§ Task to complete:
Scan the entries below for the word "with" and copy every line where it turns up.

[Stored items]
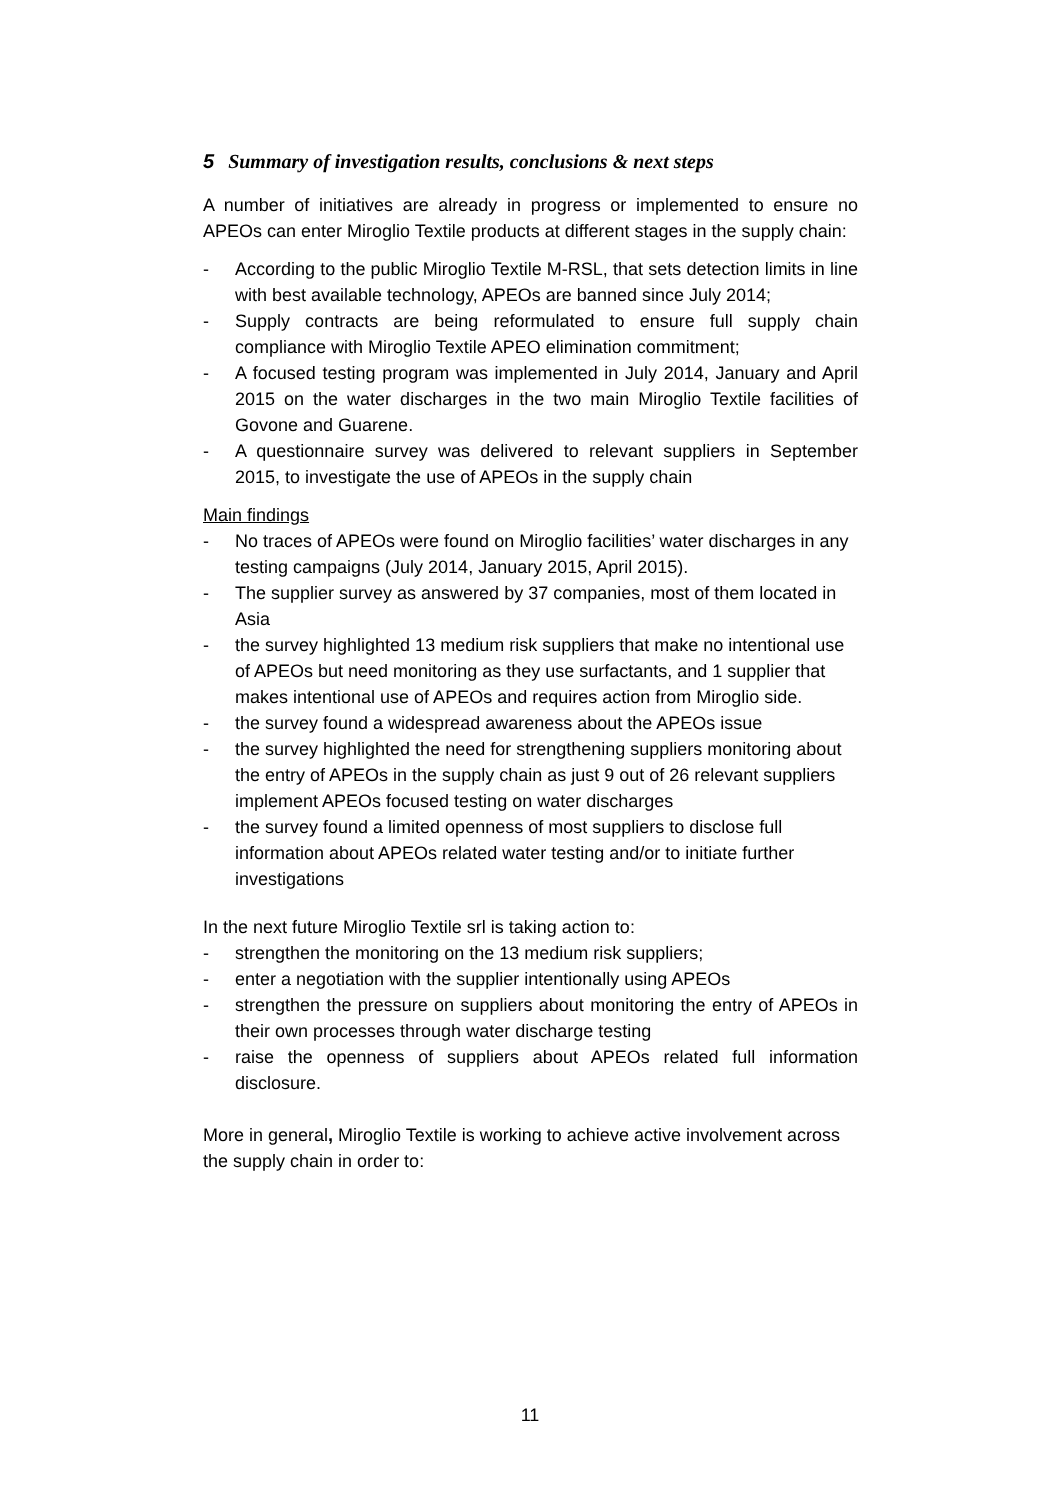5 Summary of investigation results, conclusions & next steps
A number of initiatives are already in progress or implemented to ensure no APEOs can enter Miroglio Textile products at different stages in the supply chain:
- According to the public Miroglio Textile M-RSL, that sets detection limits in line with best available technology, APEOs are banned since July 2014;
- Supply contracts are being reformulated to ensure full supply chain compliance with Miroglio Textile APEO elimination commitment;
- A focused testing program was implemented in July 2014, January and April 2015 on the water discharges in the two main Miroglio Textile facilities of Govone and Guarene.
- A questionnaire survey was delivered to relevant suppliers in September 2015, to investigate the use of APEOs in the supply chain
Main findings
- No traces of APEOs were found on Miroglio facilities’ water discharges in any testing campaigns (July 2014, January 2015, April 2015).
- The supplier survey as answered by 37 companies, most of them located in Asia
- the survey highlighted 13 medium risk suppliers that make no intentional use of APEOs but need monitoring as they use surfactants, and 1 supplier that makes intentional use of APEOs and requires action from Miroglio side.
- the survey found a widespread awareness about the APEOs issue
- the survey highlighted the need for strengthening suppliers monitoring about the entry of APEOs in the supply chain as just 9 out of 26 relevant suppliers implement APEOs focused testing on water discharges
- the survey found a limited openness of most suppliers to disclose full information about APEOs related water testing and/or to initiate further investigations
In the next future Miroglio Textile srl is taking action to:
- strengthen the monitoring on the 13 medium risk suppliers;
- enter a negotiation with the supplier intentionally using APEOs
- strengthen the pressure on suppliers about monitoring the entry of APEOs in their own processes through water discharge testing
- raise the openness of suppliers about APEOs related full information disclosure.
More in general, Miroglio Textile is working to achieve active involvement across the supply chain in order to:
11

§ Written response:
- According to the public Miroglio Textile M-RSL, that sets detection limits in line with best available technology, APEOs are banned since July 2014;
- Supply contracts are being reformulated to ensure full supply chain compliance with Miroglio Textile APEO elimination commitment;
- enter a negotiation with the supplier intentionally using APEOs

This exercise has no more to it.